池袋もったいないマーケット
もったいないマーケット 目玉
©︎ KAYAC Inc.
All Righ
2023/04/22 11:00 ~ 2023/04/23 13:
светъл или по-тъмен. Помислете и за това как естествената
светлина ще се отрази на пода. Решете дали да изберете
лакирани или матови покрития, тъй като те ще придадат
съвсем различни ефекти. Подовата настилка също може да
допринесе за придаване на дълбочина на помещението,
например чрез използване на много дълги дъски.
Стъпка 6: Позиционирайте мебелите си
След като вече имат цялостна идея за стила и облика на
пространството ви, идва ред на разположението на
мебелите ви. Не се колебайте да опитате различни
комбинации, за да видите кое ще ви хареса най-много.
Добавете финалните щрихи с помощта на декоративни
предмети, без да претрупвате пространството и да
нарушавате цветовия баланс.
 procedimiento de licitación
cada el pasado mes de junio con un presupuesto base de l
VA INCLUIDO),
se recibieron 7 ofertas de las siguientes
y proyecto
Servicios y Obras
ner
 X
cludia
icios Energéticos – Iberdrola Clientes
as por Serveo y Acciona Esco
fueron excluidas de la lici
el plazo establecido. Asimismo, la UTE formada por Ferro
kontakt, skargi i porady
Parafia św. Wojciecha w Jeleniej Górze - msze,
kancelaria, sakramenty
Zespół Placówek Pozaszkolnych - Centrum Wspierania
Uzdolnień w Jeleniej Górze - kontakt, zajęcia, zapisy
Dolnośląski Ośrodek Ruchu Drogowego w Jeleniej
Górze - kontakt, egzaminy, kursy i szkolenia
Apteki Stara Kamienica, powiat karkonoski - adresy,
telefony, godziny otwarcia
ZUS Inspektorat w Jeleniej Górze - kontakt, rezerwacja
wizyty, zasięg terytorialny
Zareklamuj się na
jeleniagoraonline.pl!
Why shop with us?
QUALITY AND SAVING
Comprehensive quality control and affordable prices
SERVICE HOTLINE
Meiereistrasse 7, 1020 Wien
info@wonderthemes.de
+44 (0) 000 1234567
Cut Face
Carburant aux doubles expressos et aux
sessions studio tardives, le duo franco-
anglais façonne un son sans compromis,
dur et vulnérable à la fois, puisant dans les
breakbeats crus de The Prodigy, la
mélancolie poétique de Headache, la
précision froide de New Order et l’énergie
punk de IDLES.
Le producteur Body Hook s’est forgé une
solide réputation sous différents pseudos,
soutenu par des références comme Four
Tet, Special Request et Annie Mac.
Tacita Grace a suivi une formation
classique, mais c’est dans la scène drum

━━━━━━━━━━━━━━━━

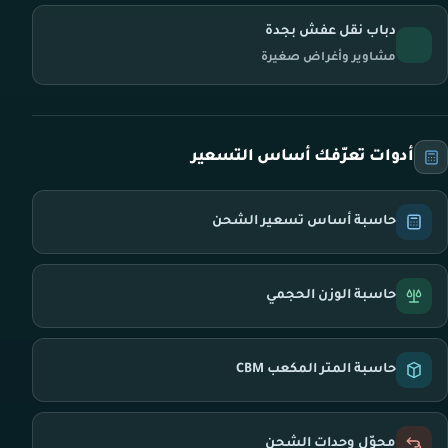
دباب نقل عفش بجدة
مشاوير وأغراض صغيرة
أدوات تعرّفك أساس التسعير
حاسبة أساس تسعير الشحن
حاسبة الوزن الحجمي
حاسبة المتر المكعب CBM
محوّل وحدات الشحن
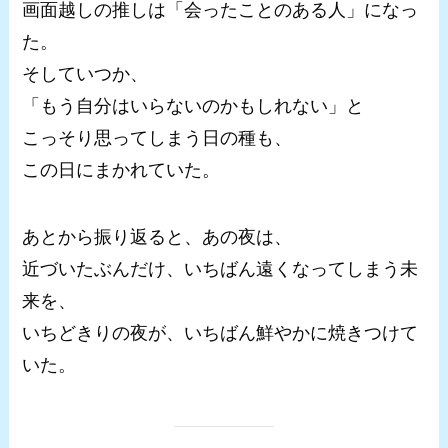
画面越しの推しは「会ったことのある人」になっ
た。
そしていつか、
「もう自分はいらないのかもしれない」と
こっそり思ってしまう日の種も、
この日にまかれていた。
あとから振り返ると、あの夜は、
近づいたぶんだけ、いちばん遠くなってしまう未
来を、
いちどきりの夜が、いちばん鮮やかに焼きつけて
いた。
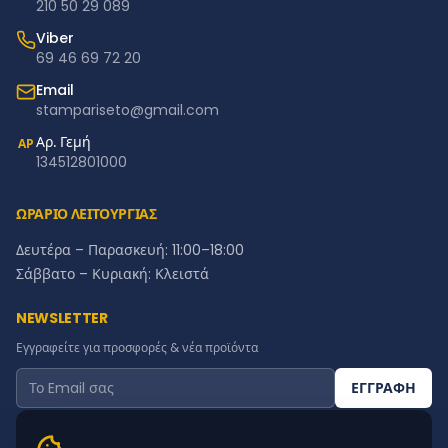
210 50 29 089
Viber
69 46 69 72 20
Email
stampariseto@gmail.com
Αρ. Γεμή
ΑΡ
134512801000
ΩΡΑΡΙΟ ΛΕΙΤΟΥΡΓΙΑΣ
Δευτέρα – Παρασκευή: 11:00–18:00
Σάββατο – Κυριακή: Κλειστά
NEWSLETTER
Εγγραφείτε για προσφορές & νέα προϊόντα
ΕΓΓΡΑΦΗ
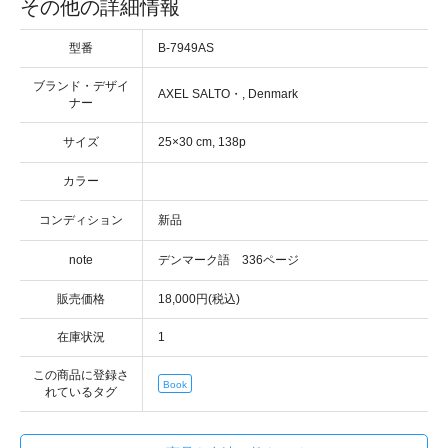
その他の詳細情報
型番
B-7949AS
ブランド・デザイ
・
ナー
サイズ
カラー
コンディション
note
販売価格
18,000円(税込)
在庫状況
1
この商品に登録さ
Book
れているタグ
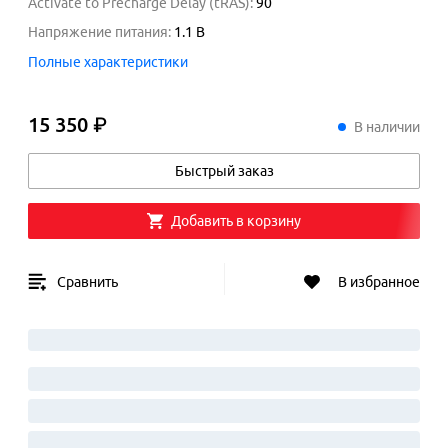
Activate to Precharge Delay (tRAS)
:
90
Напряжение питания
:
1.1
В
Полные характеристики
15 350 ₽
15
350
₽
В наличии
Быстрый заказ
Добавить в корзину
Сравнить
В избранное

━━━━━━━━━━━━━━━━

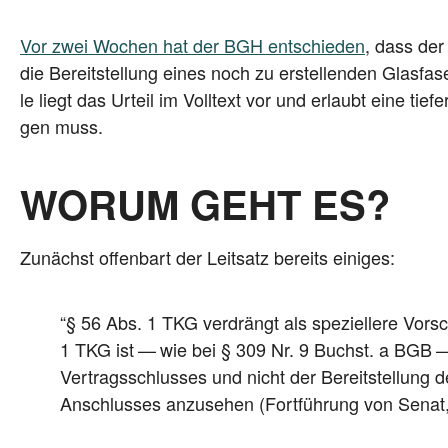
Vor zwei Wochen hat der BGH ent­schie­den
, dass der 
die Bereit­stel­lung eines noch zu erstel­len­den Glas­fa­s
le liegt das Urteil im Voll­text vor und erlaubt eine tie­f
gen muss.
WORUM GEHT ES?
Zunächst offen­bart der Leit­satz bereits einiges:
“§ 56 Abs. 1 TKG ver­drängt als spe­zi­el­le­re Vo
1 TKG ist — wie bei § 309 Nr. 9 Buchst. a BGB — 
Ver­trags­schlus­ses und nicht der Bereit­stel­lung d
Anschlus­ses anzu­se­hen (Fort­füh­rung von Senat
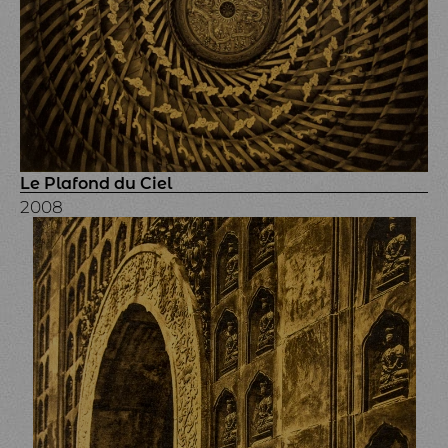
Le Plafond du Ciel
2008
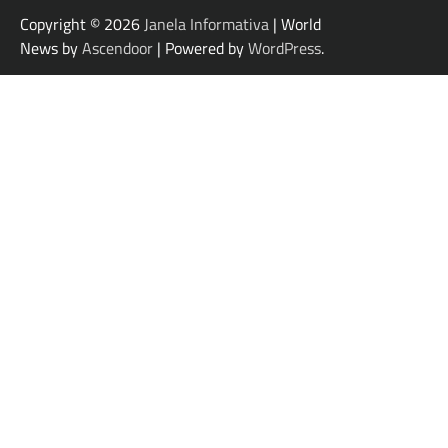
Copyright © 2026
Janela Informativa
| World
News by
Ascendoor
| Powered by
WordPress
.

━━━━━━━━━━━━━━━━

• Work item: Copy only this from above: the line containing "あとから振り返ると、あの夜は、", the line containing "В избранное", and all lines between, printed exactly. Leave out the pictures.

• Output below:
あとから振り返ると、あの夜は、
近づいたぶんだけ、いちばん遠くなってしまう未
来を、
いちどきりの夜が、いちばん鮮やかに焼きつけて
いた。
210 50 29 089
Viber
69 46 69 72 20
Email
stampariseto@gmail.com
Αρ. Γεμή
ΑΡ
134512801000
ΩΡΑΡΙΟ ΛΕΙΤΟΥΡΓΙΑΣ
Δευτέρα – Παρασκευή: 11:00–18:00
Σάββατο – Κυριακή: Κλειστά
NEWSLETTER
Εγγραφείτε για προσφορές & νέα προϊόντα
ΕΓΓΡΑΦΗ
その他の詳細情報
型番
B-7949AS
ブランド・デザイ
・
ナー
サイズ
カラー
コンディション
note
販売価格
18,000円(税込)
在庫状況
1
この商品に登録さ
Book
れているタグ
Activate to Precharge Delay (tRAS)
:
90
Напряжение питания
:
1.1
В
Полные характеристики
15 350 ₽
15
350
₽
В наличии
Быстрый заказ
Добавить в корзину
Сравнить
В избранное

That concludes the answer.